→ ASSIGNMENT:
A verbatim transcription of the listing below is required, without its pictures.

→ LISTED RECORDS:
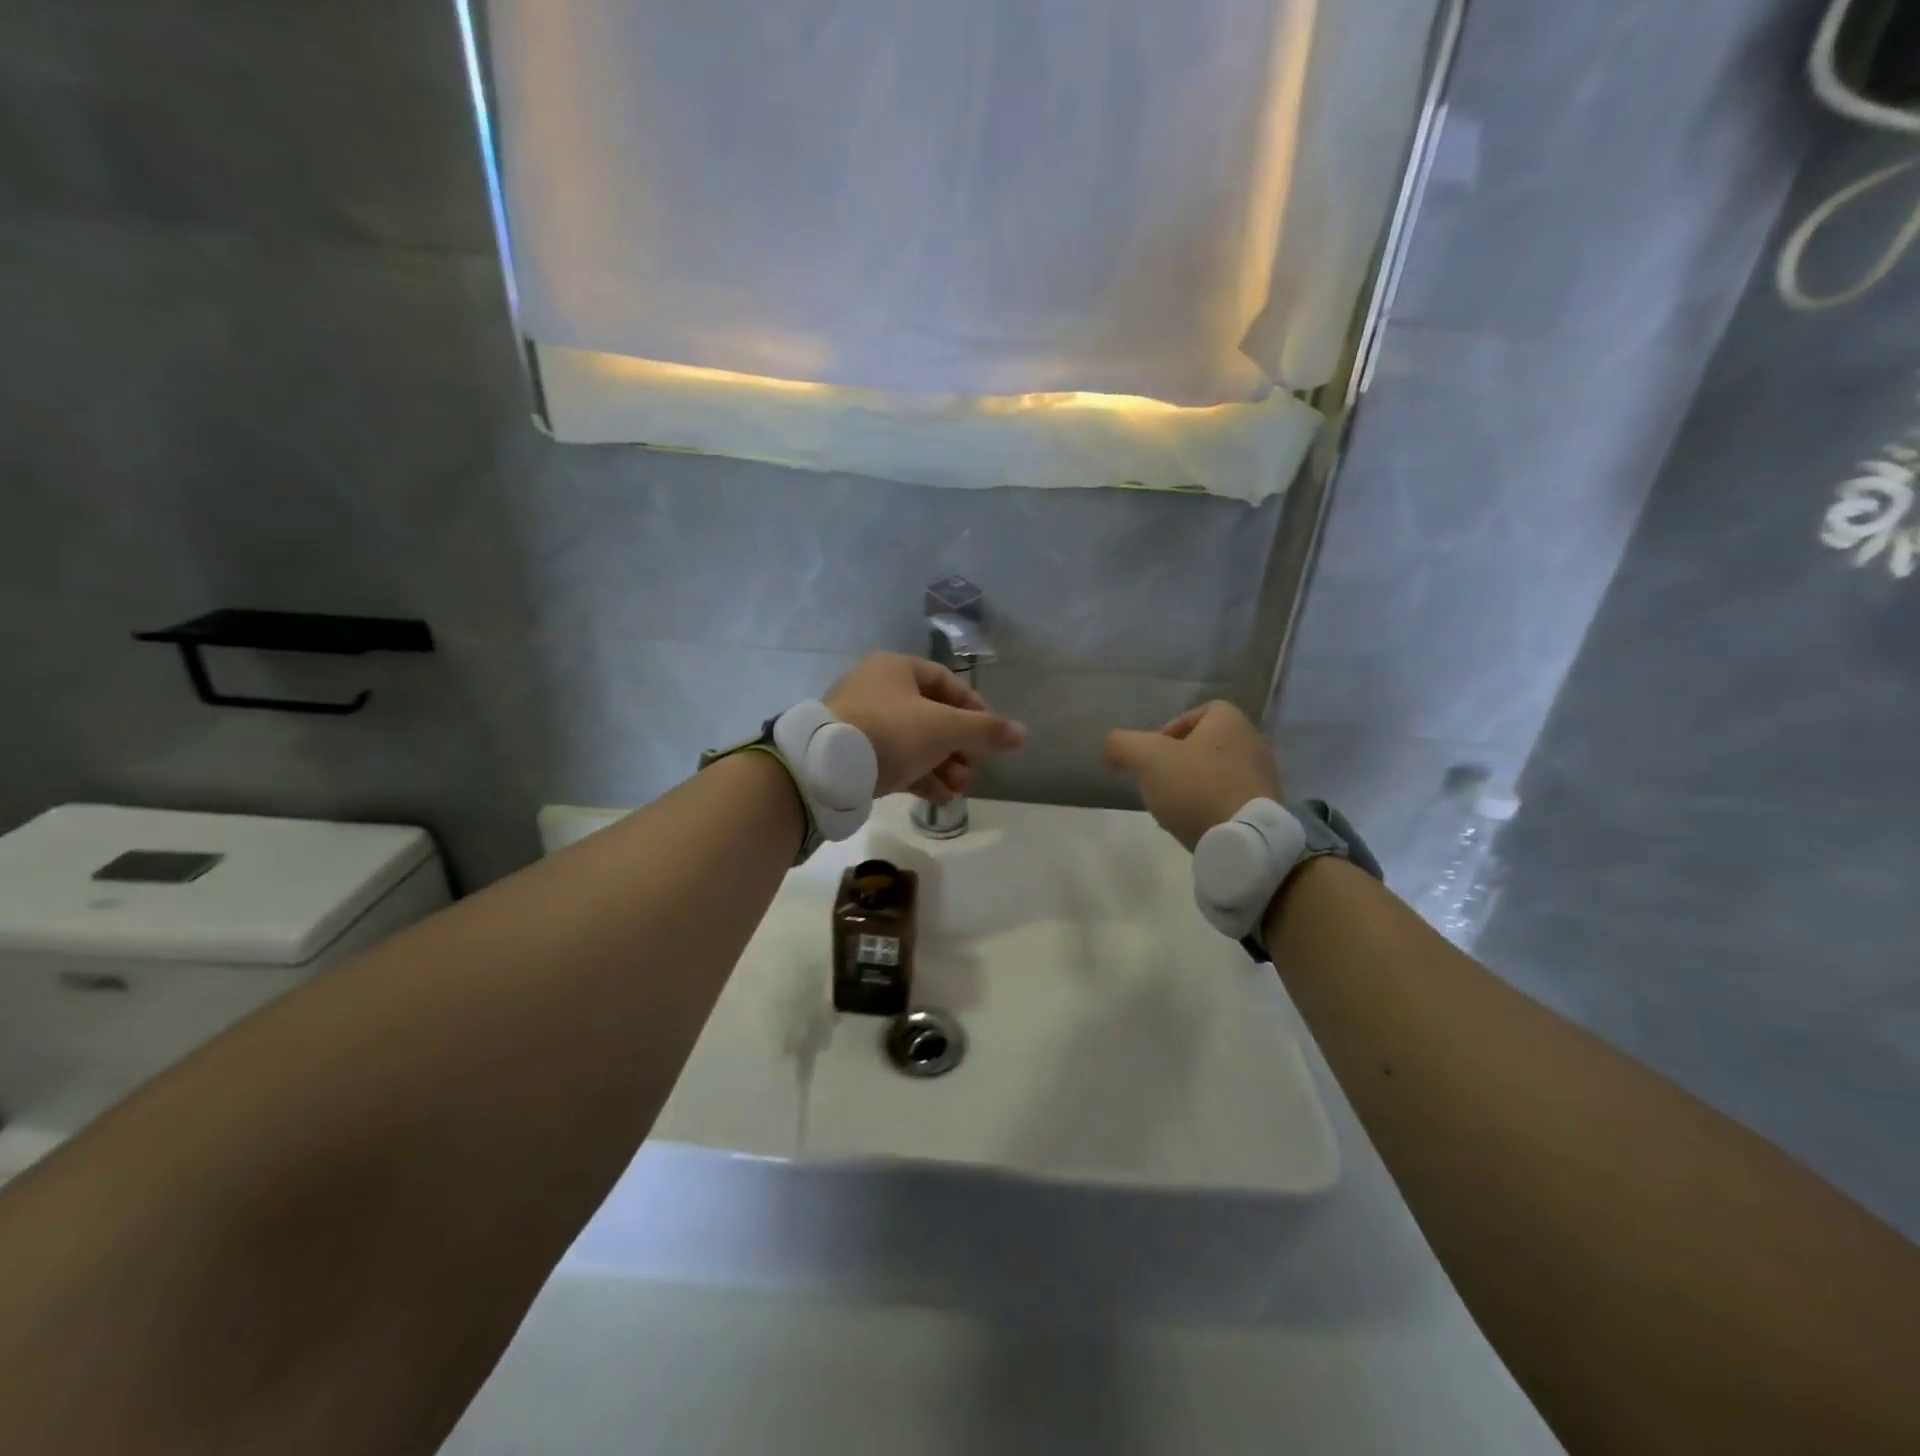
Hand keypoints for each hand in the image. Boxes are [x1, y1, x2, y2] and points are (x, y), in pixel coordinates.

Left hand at [825, 653, 1026, 802]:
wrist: (827, 768)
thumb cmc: (891, 732)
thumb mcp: (945, 728)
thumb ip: (985, 730)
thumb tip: (1022, 733)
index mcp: (895, 668)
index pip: (946, 682)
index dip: (973, 707)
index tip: (990, 734)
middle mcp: (876, 690)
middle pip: (932, 716)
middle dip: (959, 747)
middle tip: (973, 769)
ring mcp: (862, 723)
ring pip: (914, 743)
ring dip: (943, 767)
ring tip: (959, 790)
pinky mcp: (853, 754)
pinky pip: (895, 761)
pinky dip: (919, 777)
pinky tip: (939, 798)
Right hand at [1103, 701, 1282, 849]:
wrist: (1244, 840)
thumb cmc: (1196, 787)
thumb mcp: (1146, 759)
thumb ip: (1122, 744)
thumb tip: (1112, 748)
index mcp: (1230, 721)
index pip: (1197, 713)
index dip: (1169, 730)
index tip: (1152, 757)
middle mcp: (1253, 741)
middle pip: (1205, 745)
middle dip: (1179, 762)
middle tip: (1159, 782)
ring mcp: (1265, 776)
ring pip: (1217, 773)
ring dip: (1194, 786)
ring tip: (1174, 808)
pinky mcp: (1267, 807)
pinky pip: (1231, 798)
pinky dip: (1211, 806)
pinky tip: (1196, 825)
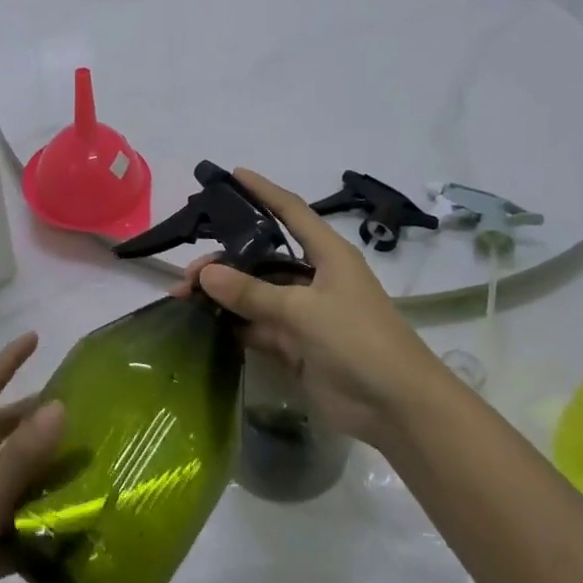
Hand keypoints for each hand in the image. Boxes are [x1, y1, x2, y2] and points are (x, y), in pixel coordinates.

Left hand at [0, 334, 62, 582]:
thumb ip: (20, 458)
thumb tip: (58, 405)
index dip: (7, 361)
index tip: (36, 339)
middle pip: (5, 429)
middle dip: (37, 413)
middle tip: (82, 409)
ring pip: (18, 474)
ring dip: (48, 465)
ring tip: (91, 462)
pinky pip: (23, 519)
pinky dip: (46, 516)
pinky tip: (77, 525)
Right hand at [171, 169, 443, 447]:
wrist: (397, 409)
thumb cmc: (359, 341)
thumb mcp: (304, 311)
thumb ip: (253, 293)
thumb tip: (205, 274)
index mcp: (328, 255)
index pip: (292, 212)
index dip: (264, 192)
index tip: (235, 174)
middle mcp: (315, 279)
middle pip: (263, 258)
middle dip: (226, 260)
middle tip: (188, 273)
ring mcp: (305, 314)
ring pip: (256, 295)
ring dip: (224, 296)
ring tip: (185, 298)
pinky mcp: (297, 347)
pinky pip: (258, 327)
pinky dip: (233, 325)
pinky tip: (203, 324)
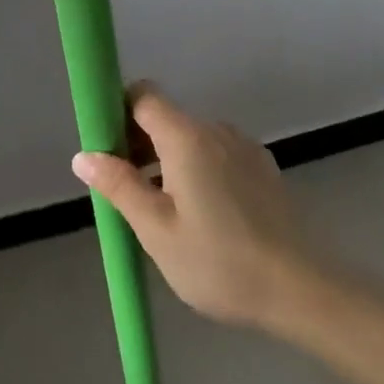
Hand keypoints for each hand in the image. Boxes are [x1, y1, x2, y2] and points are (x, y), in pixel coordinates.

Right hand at [73, 84, 316, 330]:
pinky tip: (203, 216)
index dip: (119, 112)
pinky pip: (217, 154)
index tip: (106, 149)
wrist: (299, 287)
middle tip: (128, 194)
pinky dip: (199, 170)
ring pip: (192, 138)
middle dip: (139, 144)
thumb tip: (84, 155)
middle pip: (166, 118)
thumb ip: (120, 186)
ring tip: (164, 213)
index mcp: (186, 136)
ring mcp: (243, 145)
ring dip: (169, 161)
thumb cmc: (219, 261)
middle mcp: (215, 128)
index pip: (144, 95)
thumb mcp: (157, 231)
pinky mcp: (262, 166)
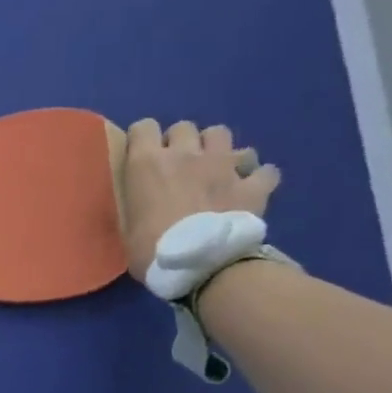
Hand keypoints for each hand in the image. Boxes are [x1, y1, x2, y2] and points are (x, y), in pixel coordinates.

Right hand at [119, 119, 280, 281]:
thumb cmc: (152, 251)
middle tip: (179, 165)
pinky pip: (264, 170)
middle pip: (183, 127)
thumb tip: (140, 209)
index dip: (142, 139)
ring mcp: (223, 166)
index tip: (142, 155)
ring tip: (214, 168)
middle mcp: (185, 154)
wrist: (202, 266)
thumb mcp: (127, 229)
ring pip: (221, 133)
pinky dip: (258, 177)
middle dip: (181, 141)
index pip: (143, 127)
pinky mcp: (253, 185)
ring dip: (216, 148)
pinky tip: (251, 188)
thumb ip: (135, 207)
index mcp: (147, 164)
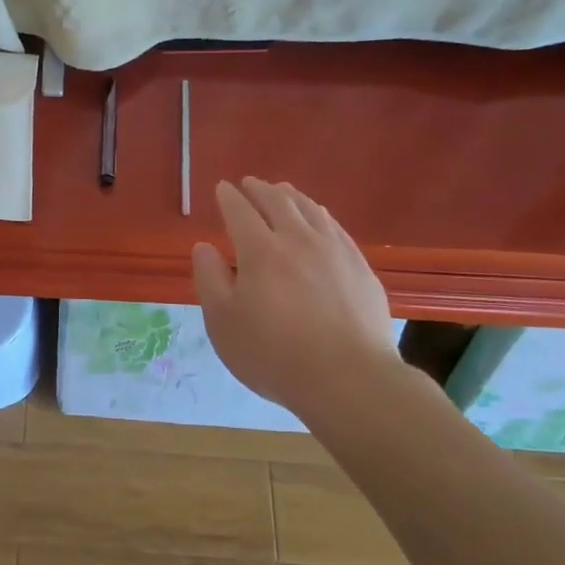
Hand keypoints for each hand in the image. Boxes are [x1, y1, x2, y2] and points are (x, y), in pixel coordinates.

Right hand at [191, 178, 400, 412]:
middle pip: (278, 201)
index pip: (240, 211)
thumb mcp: (223, 322)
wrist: (348, 380)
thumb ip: (209, 279)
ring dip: (291, 196)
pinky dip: (319, 215)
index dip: (228, 197)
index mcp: (260, 250)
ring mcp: (334, 251)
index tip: (222, 188)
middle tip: (250, 184)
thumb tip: (204, 247)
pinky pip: (335, 227)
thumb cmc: (273, 354)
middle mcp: (298, 240)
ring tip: (282, 192)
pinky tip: (319, 221)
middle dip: (259, 189)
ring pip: (310, 209)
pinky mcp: (360, 267)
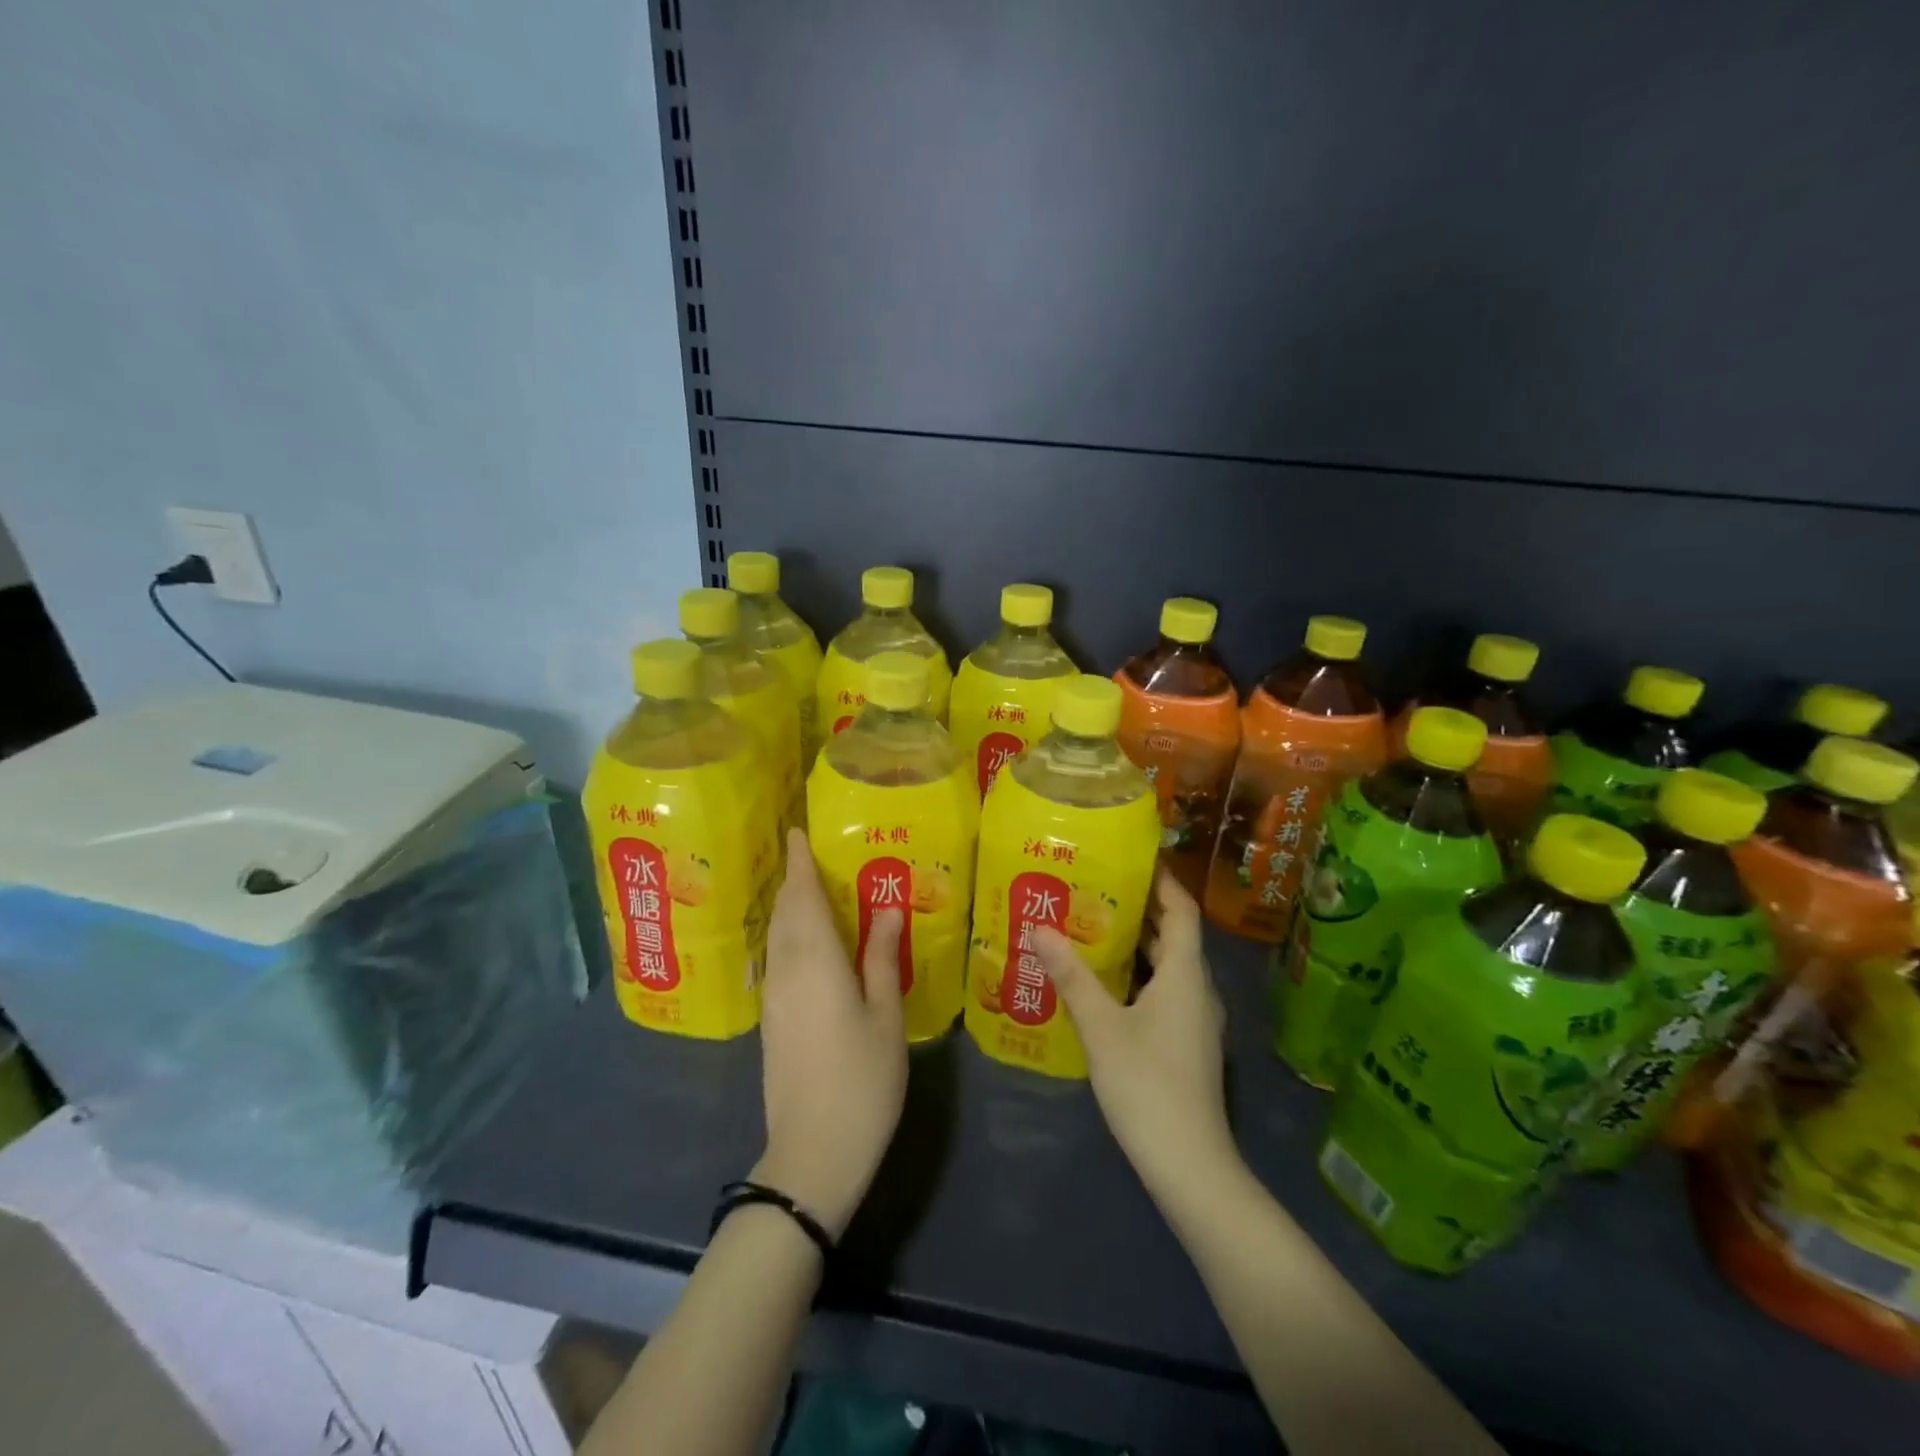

→ SOLUTION TO THE PROBLEM:
Hand keypoints for each hand in the image. Boxes are [x1, y1, x2, y2] and points are (x, y), in pixel coordinates.

Left hand at [825, 653, 1026, 802]:
wrist: (827, 768)
thumb cmc: (891, 732)
thumb mcp: (945, 728)
thumb ip: (985, 730)
thumb tip: (1022, 733)
index mcp: (895, 668)
index pip: (946, 682)
index dip: (973, 707)
index tip: (990, 734)
middle mcp: (876, 690)
middle pip: (932, 716)
middle dip: (959, 747)
middle tip: (973, 769)
ring mcp: (862, 723)
ring pip: (914, 743)
ring dip: (943, 767)
ring tip: (959, 790)
pinky mcp: (853, 754)
pinky pip: (895, 761)
pinky dip: (919, 777)
pinky tip: (939, 798)
Right hand at [1103, 701, 1282, 849]:
wrist: (1244, 840)
thumb cmc: (1196, 787)
thumb mcp: (1146, 759)
thumb ip: (1122, 744)
thumb tip: (1112, 748)
index mcp: (1230, 721)
index pip: (1197, 713)
index dip: (1169, 730)
index tip: (1152, 757)
middle mcp: (1253, 741)
middle pip: (1205, 745)
middle dip: (1179, 762)
middle tip: (1159, 782)
ring mcp: (1265, 776)
ring pip: (1217, 773)
ring dip: (1194, 786)
ring tip: (1174, 808)
pinky mcp: (1267, 807)
pinky pip: (1231, 798)
pinky dip: (1211, 806)
pinky tip: (1196, 825)
Hand keypoints for each hand in the image. Boxes are [x1, y1, x2, y2] and points are (x, y), in pixel coordinates.

Left hand at [0, 334, 62, 582]:
thumb ip: (20, 458)
thumb tip: (58, 405)
index dip: (7, 361)
index tip: (36, 339)
middle pip: (5, 429)
middle dip: (37, 413)
middle tip: (82, 409)
ring pip: (18, 474)
ring dip: (48, 465)
ring tip: (91, 462)
pinky pip: (23, 519)
pinky dip: (46, 516)
pinky tip: (77, 525)
Right hand at [171, 169, 443, 447]:
wrist: (397, 409)
thumb cmc: (359, 341)
thumb mcp: (304, 311)
thumb ip: (253, 293)
thumb tip: (205, 274)
index mcp: (328, 255)
index pip: (292, 212)
index dip: (264, 192)
index tip: (235, 174)
middle mcp: (315, 279)
middle pip: (263, 258)
middle dip: (226, 260)
middle tip: (188, 273)
ring mcp: (305, 314)
ring pip: (256, 295)
ring dip: (224, 296)
ring tip: (185, 298)
pinky mcp: (297, 347)
pinky pip: (258, 327)
pinky dip: (233, 325)
pinky tip: (203, 324)
Hand keypoints for each hand in the image. Boxes are [x1, y1, x2, y2] and points are (x, y), in pixel coordinates.

Right hand at [73, 84, 316, 330]:
pinky tip: (203, 216)
index dip: (119, 112)
pinky pip: (217, 154)
index tip: (106, 149)
wrist: (299, 287)
middle tip: (128, 194)
pinky dip: (199, 170)
ring pip: (192, 138)
middle dip: (139, 144)
thumb tip: (84, 155)
middle pip: (166, 118)
thumb ip: (120, 186)
ring tip: (164, 213)
index mcp: (186, 136)
ring mcp: (243, 145)
ring dip: (169, 161)
thumb cmc: (219, 261)
middle mcp: (215, 128)
index pip: (144, 95)
thumb mcp: (157, 231)
pinky mcp: (262, 166)
Hand keypoints for each hand in the image. Boxes are [x1, y1, x2, y2] and points are (x, y), in pixel coordinates.

Right hand at [119, 119, 280, 281]:
thumb cmc: (152, 251)
middle tip: (179, 165)
pinky pip: (264, 170)
middle pip: (183, 127)
thumb tip: (140, 209)
index dip: (142, 139)
ring mcp: (223, 166)
index tip: (142, 155)
ring tip: (214, 168)
middle mcp: (185, 154)
wrist: (202, 266)
thumb mcp: (127, 229)
ring pip: (221, 133)
pinky dip: (258, 177)
middle dip: (181, 141)
index pip: (143, 127)
pinky mcp: (253, 185)
ring dip: (216, 148)
pinky tip: (251, 188)
thumb ip: (135, 207)
index mcp: (147, 164)
Hand keypoints for each hand in the image. Boxes are [x1, y1, x2, y2] and points are (x, y), in pixel coordinates.

Right hand at [191, 178, 400, 412]:
middle pip: (278, 201)
index pip: (240, 211)
thumb mcp: (223, 322)
wrist: (348, 380)
thumb ip: (209, 279)
ring dip: (291, 196)
pinky dip: (319, 215)
index dip: (228, 197)
index mcp: (260, 250)
ring mcp: (334, 251)
index tip: (222, 188)
middle tip: (250, 184)
thumb tip: (204, 247)
pinky pip: (335, 227)
thumb cmc: (273, 354)
middle mcp: (298, 240)
ring tip: (282, 192)
pinky tip: (319, 221)
middle dip: (259, 189)
ring pip: (310, 209)
pinky mcp: (360, 267)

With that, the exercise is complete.